Les négociations entre majorité et opposition en République démocratique du Congo achoppaient samedi sur plusieurs points, menaçant une nouvelle fois la signature d’un accord très attendu de sortie de la crise politique provoquée par le maintien au pouvoir du président Joseph Kabila.
Ces négociations, débutées le 8 décembre et interrompues avant Noël faute d’entente, ont repris vendredi dans la capitale congolaise Kinshasa entre délégués des deux camps, et sous l’égide de la Conférence épiscopale nationale du Congo (Cenco).
Les discussions réunissent, d’un côté, huit représentants des signataires de l’accord d’octobre passé entre la majorité et une frange minoritaire de l’opposition autorisant M. Kabila à rester au pouvoir jusqu’à l’élection d’un successeur, et de l’autre, huit délégués du « Rassemblement » (coalition qui regroupe la majeure partie de l’opposition constituée autour d’Étienne Tshisekedi, opposant historique en RDC) qui rejette cette entente.
Samedi, les discussions menées en commission à huis clos se déroulaient depuis plus de six heures, a constaté un journaliste de l’AFP. Majorité et opposition campaient sur leurs positions, tempérant l’optimisme affiché vendredi soir par la médiation des évêques, qui estimait que les deux camps étaient « pratiquement arrivés à conclure un accord ».
Selon la médiation, cet accord prévoit le maintien au pouvoir de M. Kabila jusqu’à l’élection d’un successeur élu lors d’un scrutin devant être organisé « fin 2017 » en même temps que les législatives nationales et provinciales. Âgé de 45 ans, M. Kabila est au pouvoir depuis 2001. La Constitution lui interdit de se représenter. La présidentielle qui aurait dû avoir lieu cette année a été reportée sine die.
La crise politique qui mine la RDC, État-continent de plus de 70 millions d’habitants, est provoquée par le maintien à la tête du pays de M. Kabila dont le mandat a expiré le 20 décembre dans un climat de violences politiques et interethniques ayant fait, selon l’ONU, au moins 40 morts dans le pays.
En contre-partie, l’accord prévoit la nomination d’un nouveau Premier ministre issu du « Rassemblement ».
Samedi, l’un des points d’achoppement des négociations sur ce projet d’accord a refait surface: la majorité présidentielle a affirmé qu’elle souhaitait que soit mentionné dans l’accord la possibilité pour le président Kabila de recourir à un référendum constitutionnel durant la période de transition.

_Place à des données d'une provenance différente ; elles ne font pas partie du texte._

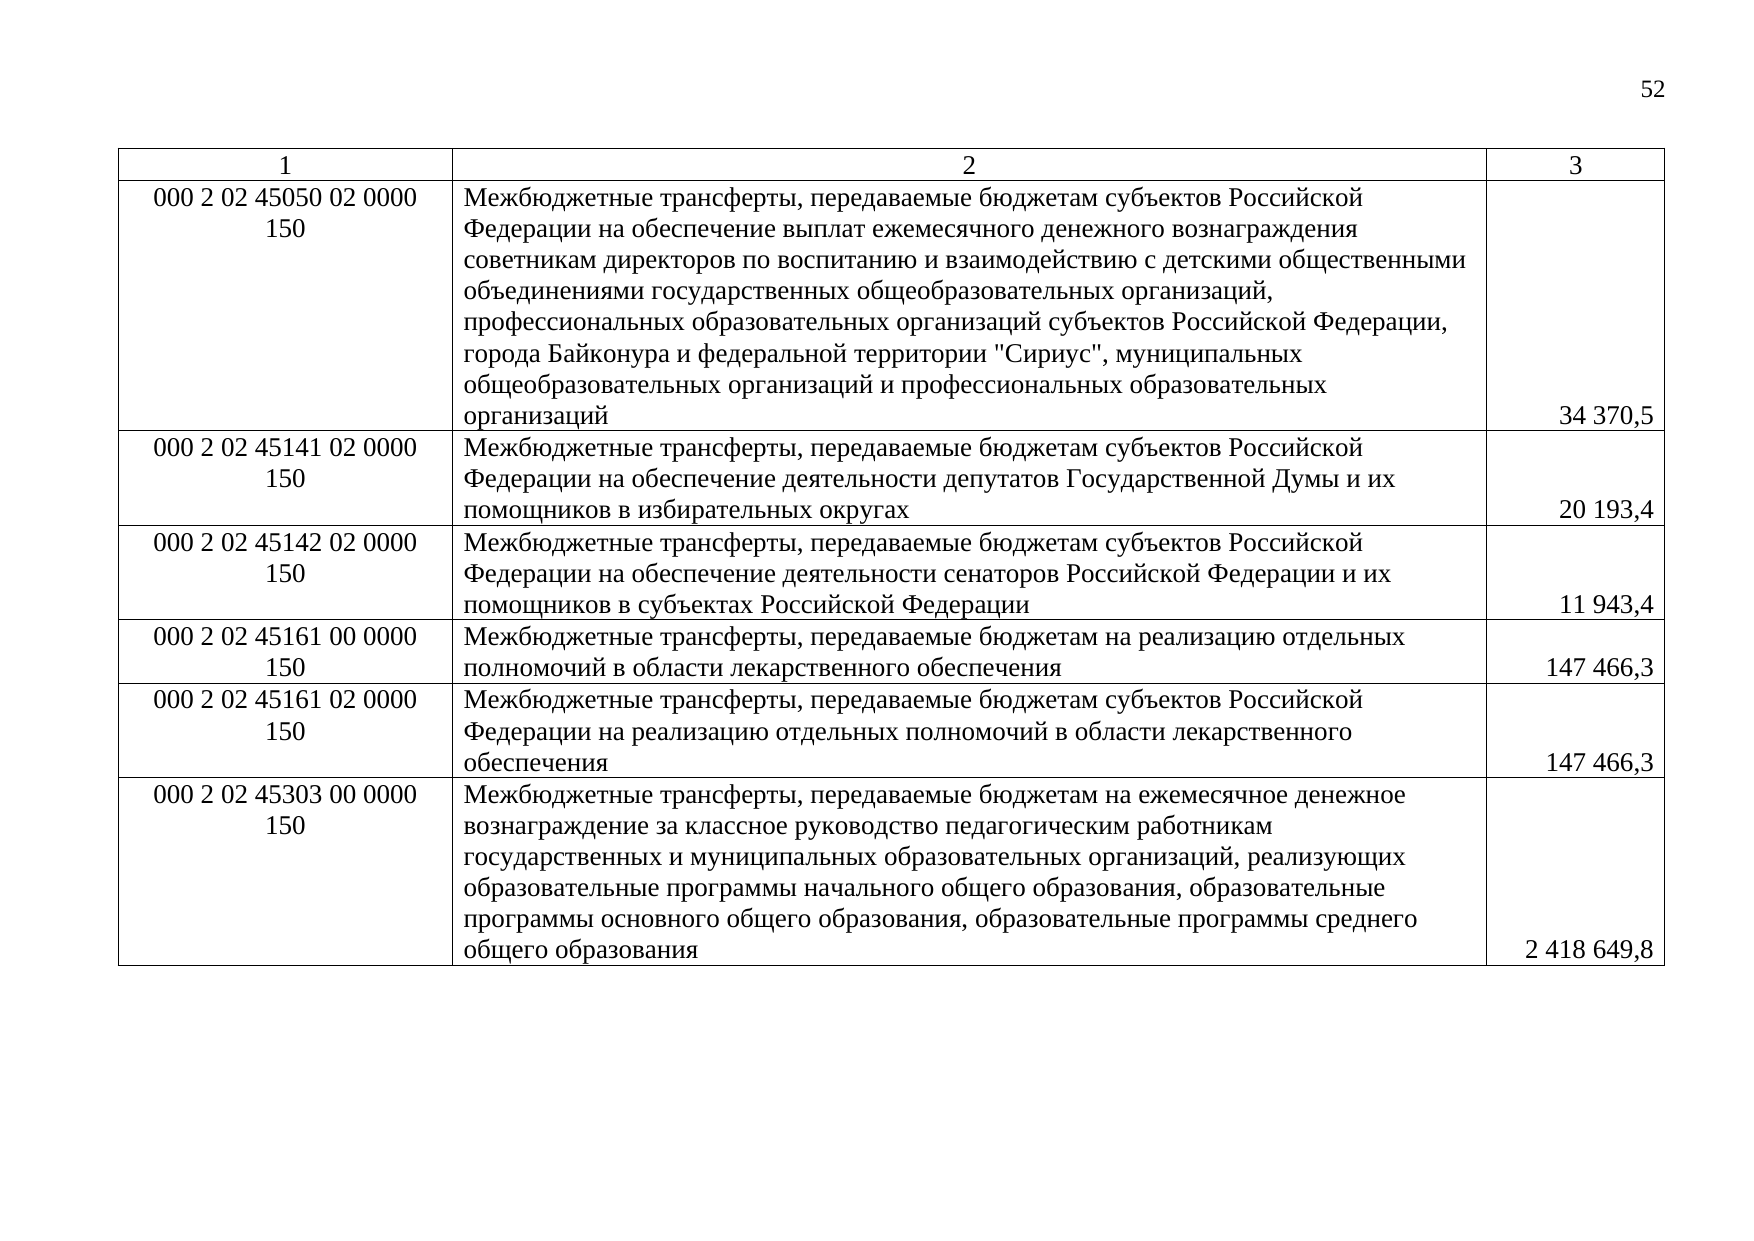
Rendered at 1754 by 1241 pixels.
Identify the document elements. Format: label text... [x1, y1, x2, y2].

L’opposition s’oppose totalement à cette option: elle soupçonne en effet M. Kabila de vouloir s’accrocher au pouvoir et souhaite la garantie que le président ne cherchera pas à contourner d’une façon ou d’une autre l’interdiction constitutionnelle qui lui est faite de se représenter.
– ‘Nouvelles exigences’ –
Mais samedi, Lambert Mende, porte-parole du gouvernement et ministre des Médias, a estimé qu’ »aucune faction du peuple ne peut (le) priver de son droit de s’exprimer par voie de référendum ».
Mgr Fridolin Ambongo, vice-président de la Cenco, s’est dit « surpris » que les négociations achoppent à nouveau sur ce point samedi.
Un autre point de blocage porte sur des détails de formulation concernant la nomination du Premier ministre de l’opposition. La majorité soutient le terme « issu de l’opposition » alors que l’opposition tient à la formule « désigné par l’opposition ».
En outre, le camp de l’opposition insiste pour que soit inscrit dans l’accord l’arrêt des poursuites (et la possibilité du retour au pays) contre l’opposant congolais Moïse Katumbi, condamné à 3 ans de prison dans une affaire de spoliation d’immeuble et visé par un autre procès dans une affaire de recrutement présumé des mercenaires.
Richissime homme d’affaires et candidat déclaré à la présidentielle reportée sine die, M. Katumbi séjourne depuis mai 2016 à l’étranger officiellement pour des soins médicaux, mais les autorités ont promis de l’arrêter dès son retour au pays.
Samedi après-midi, la médiation de l’Eglise catholique confiait son exaspération et promettait de « prendre ses responsabilités si il n’y a pas d’accord ce samedi ». Le nonce apostolique, Luis Mariano Montemayor, a prévenu qu’en cas d’échec, l’Église mettrait fin à sa médiation.
Samedi matin, un des plus hauts responsables de la Cenco assurait pourtant que « l’accord (était) prêt ». « Mais ce matin, toutes les composantes sont venues avec de nouvelles exigences portant sur des détails à intégrer dans l’accord », avait-il expliqué à l’AFP.